TASK PROMPT
Using the records that follow, tally the lines containing the word "Local" and state only the count.
********************
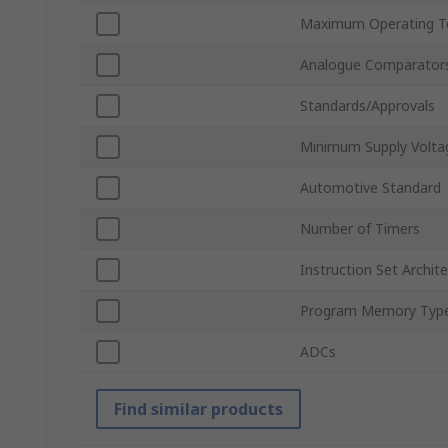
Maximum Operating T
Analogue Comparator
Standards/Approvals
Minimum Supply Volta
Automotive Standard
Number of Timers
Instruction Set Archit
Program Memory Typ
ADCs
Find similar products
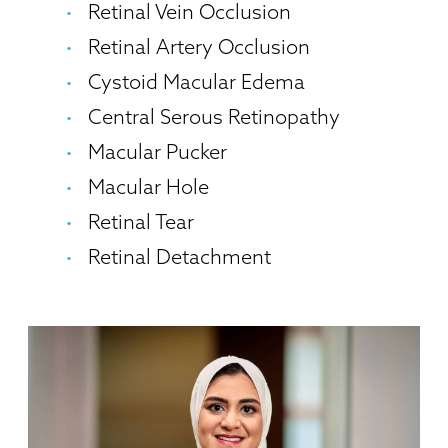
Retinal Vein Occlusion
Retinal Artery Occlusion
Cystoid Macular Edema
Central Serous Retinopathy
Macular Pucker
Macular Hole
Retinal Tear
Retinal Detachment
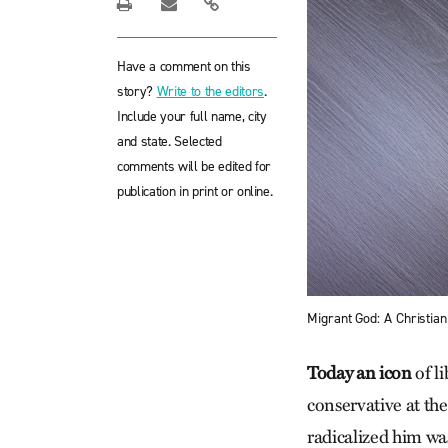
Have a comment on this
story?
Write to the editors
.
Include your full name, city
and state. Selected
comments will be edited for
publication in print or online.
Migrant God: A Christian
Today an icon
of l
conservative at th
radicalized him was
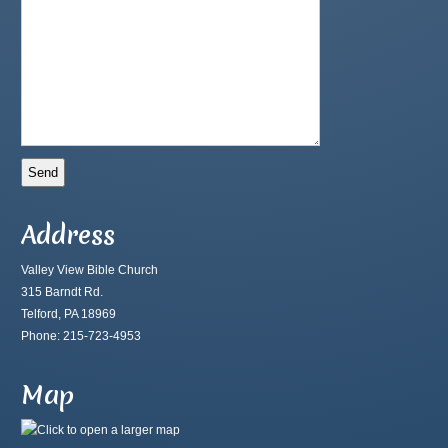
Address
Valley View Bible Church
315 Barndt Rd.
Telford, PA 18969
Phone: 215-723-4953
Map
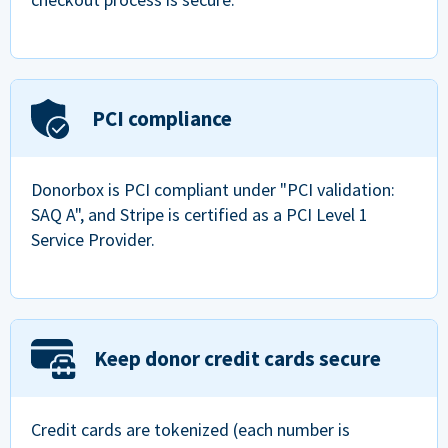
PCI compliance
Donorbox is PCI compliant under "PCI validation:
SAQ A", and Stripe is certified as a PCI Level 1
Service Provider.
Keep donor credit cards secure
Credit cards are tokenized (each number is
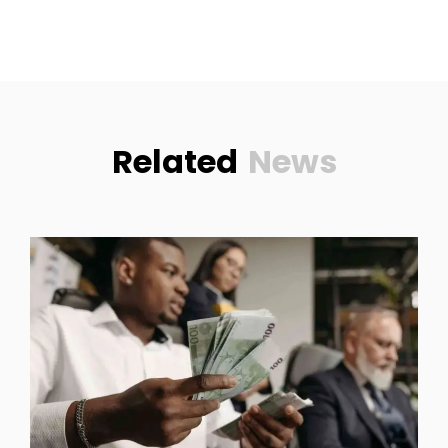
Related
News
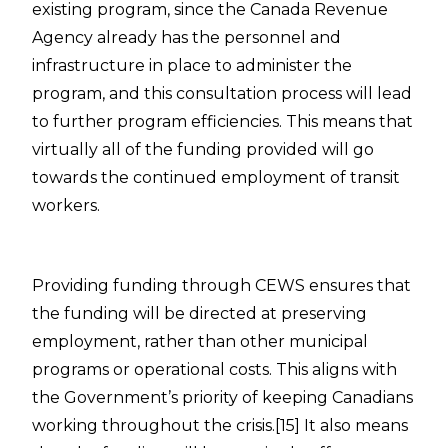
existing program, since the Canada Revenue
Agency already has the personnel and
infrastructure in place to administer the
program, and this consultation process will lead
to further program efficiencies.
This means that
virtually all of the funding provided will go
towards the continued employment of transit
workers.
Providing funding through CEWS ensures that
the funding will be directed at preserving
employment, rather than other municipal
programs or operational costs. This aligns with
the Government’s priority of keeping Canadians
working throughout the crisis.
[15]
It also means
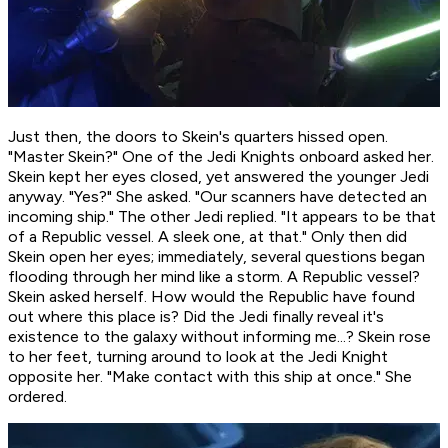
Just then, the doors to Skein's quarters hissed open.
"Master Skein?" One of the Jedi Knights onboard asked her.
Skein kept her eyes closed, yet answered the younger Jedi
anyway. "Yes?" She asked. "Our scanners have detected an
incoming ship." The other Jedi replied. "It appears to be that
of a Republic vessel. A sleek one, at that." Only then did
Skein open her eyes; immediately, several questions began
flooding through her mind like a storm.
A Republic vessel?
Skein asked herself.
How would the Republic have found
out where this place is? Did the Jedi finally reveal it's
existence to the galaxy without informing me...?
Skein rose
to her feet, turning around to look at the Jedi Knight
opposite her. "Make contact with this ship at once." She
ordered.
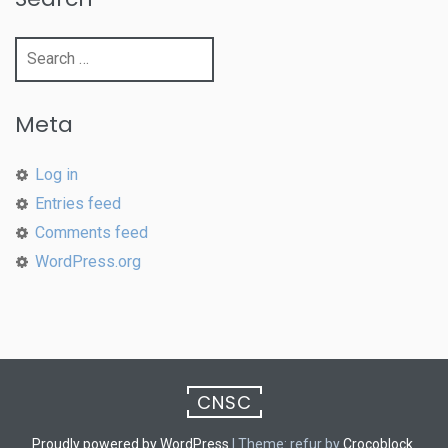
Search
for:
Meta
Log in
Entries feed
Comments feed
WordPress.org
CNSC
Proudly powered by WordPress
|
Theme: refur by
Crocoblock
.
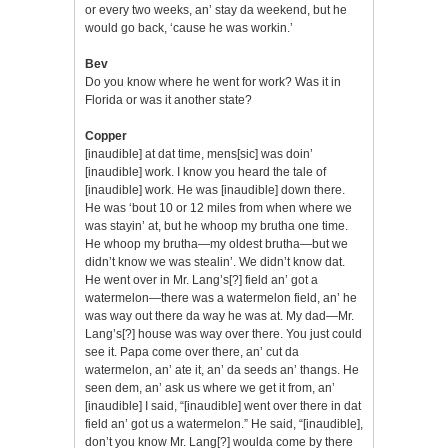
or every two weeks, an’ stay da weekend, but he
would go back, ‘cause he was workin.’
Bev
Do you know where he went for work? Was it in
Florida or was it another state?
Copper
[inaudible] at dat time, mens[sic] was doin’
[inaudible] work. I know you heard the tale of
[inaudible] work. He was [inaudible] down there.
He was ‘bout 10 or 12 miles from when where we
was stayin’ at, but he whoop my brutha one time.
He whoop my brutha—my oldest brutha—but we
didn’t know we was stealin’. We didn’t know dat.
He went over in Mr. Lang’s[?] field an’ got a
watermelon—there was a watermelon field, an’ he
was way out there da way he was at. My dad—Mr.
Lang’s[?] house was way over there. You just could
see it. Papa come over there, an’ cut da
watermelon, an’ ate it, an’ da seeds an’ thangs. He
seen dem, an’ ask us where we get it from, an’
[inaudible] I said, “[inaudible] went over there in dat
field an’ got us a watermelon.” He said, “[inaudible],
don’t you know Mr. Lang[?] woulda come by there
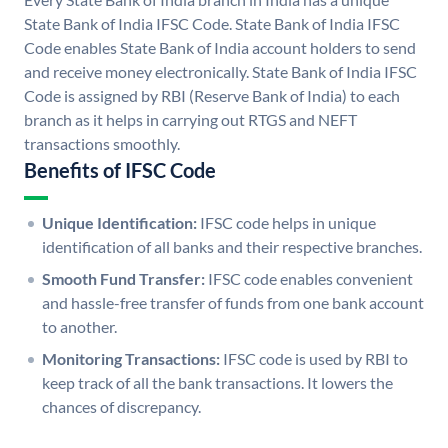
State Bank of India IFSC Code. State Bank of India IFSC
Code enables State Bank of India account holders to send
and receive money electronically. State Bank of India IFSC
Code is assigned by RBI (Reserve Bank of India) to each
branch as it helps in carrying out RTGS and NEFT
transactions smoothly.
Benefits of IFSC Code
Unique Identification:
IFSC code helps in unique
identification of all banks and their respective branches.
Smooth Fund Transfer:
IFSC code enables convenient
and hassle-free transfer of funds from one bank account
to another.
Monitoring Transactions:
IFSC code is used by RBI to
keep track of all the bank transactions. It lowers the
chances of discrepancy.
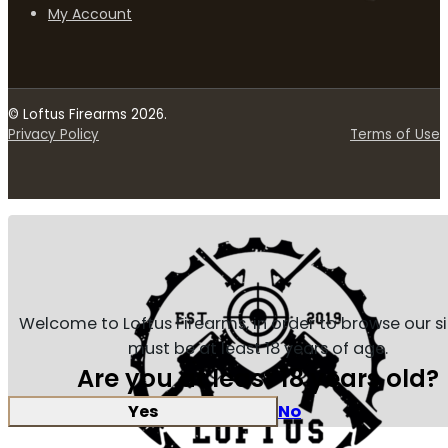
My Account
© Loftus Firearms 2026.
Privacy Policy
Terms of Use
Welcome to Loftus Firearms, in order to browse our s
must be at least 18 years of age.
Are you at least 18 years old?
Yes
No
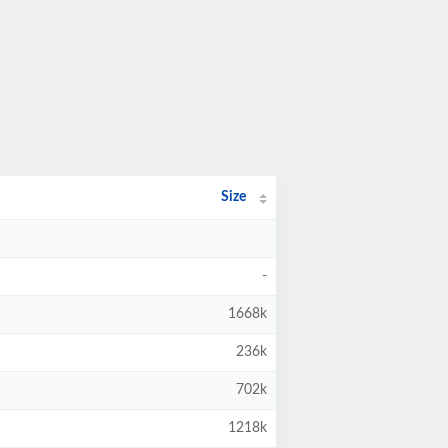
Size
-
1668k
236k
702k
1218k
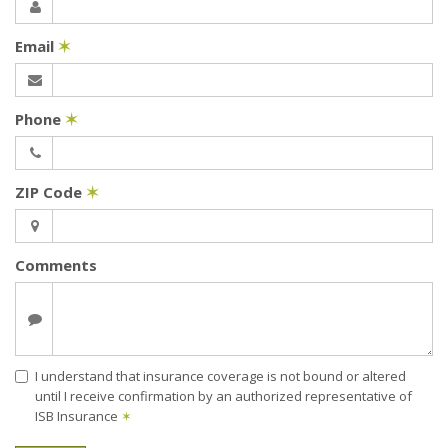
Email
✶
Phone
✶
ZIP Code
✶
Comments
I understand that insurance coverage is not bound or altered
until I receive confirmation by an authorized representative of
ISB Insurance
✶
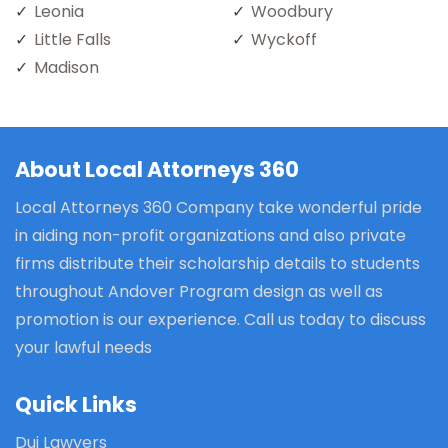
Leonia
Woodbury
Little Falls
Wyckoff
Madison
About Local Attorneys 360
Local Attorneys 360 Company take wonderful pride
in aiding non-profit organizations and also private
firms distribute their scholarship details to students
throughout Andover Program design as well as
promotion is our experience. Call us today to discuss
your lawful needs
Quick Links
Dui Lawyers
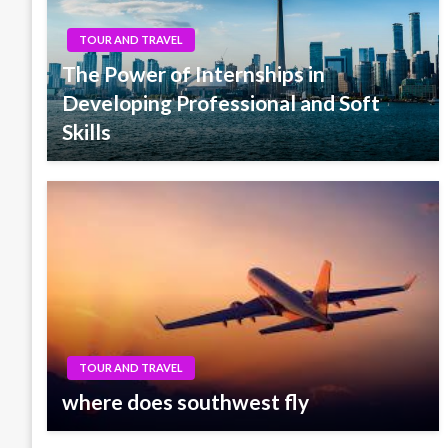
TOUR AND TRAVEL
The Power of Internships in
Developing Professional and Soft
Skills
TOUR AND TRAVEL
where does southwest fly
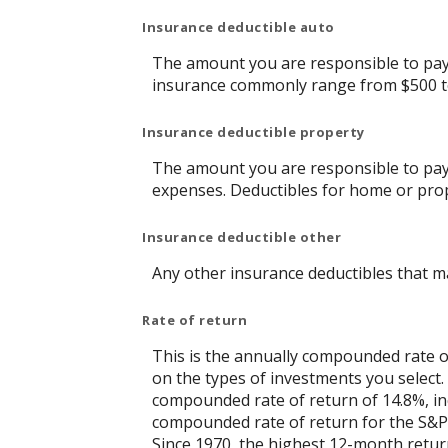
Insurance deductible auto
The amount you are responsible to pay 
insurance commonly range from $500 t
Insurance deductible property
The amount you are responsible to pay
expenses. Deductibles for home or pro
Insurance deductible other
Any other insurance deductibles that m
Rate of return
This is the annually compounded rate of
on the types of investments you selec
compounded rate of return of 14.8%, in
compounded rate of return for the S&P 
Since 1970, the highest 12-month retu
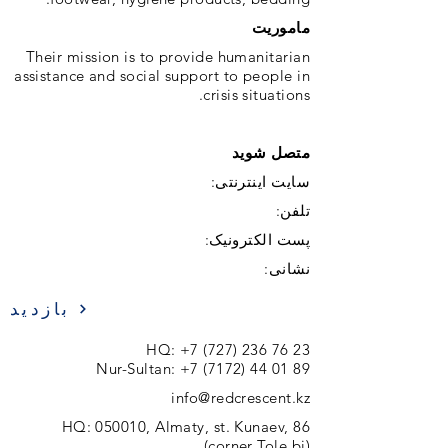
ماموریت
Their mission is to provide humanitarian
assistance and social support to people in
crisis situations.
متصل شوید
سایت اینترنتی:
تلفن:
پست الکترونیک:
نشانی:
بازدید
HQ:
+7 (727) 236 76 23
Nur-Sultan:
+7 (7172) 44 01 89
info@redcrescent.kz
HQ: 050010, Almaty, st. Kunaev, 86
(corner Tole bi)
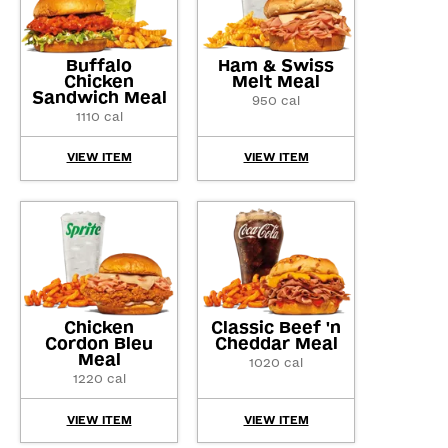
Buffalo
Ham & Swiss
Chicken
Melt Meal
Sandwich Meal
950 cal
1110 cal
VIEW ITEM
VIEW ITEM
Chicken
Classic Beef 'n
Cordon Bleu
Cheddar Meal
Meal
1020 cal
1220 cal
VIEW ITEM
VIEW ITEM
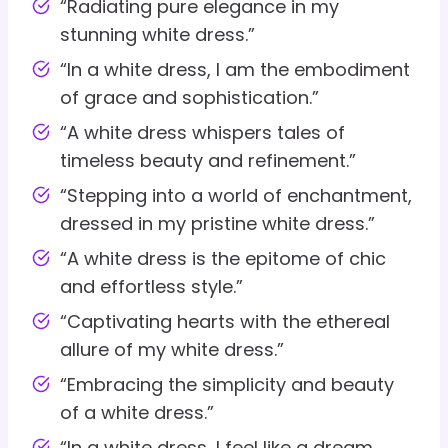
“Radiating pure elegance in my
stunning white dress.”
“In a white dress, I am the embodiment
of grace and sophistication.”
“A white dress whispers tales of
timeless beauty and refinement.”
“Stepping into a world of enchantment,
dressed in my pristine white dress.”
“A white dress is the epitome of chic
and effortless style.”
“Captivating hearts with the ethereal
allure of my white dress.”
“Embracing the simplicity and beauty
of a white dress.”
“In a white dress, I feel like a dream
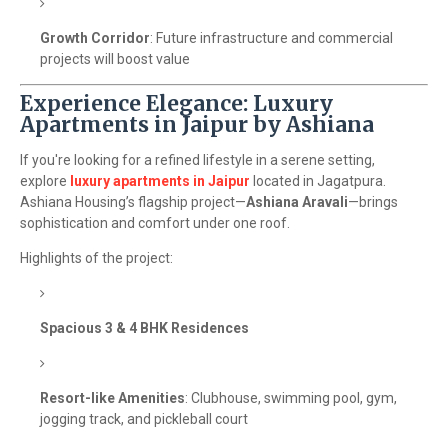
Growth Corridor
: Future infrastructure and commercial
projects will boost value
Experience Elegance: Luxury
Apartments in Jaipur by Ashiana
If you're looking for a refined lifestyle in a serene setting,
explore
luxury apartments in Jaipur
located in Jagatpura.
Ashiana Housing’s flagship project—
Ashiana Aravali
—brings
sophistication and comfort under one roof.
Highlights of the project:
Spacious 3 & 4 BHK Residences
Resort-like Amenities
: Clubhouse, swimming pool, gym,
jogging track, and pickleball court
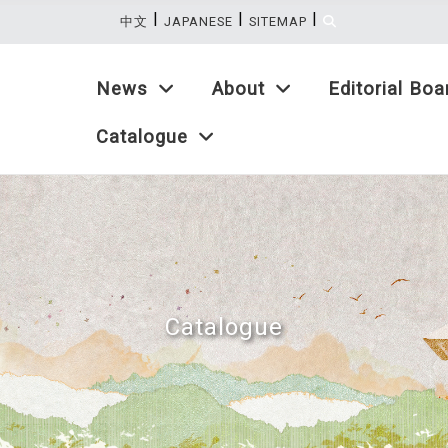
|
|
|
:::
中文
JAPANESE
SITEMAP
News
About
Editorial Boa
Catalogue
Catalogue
********************
YOUR SOLUTION
2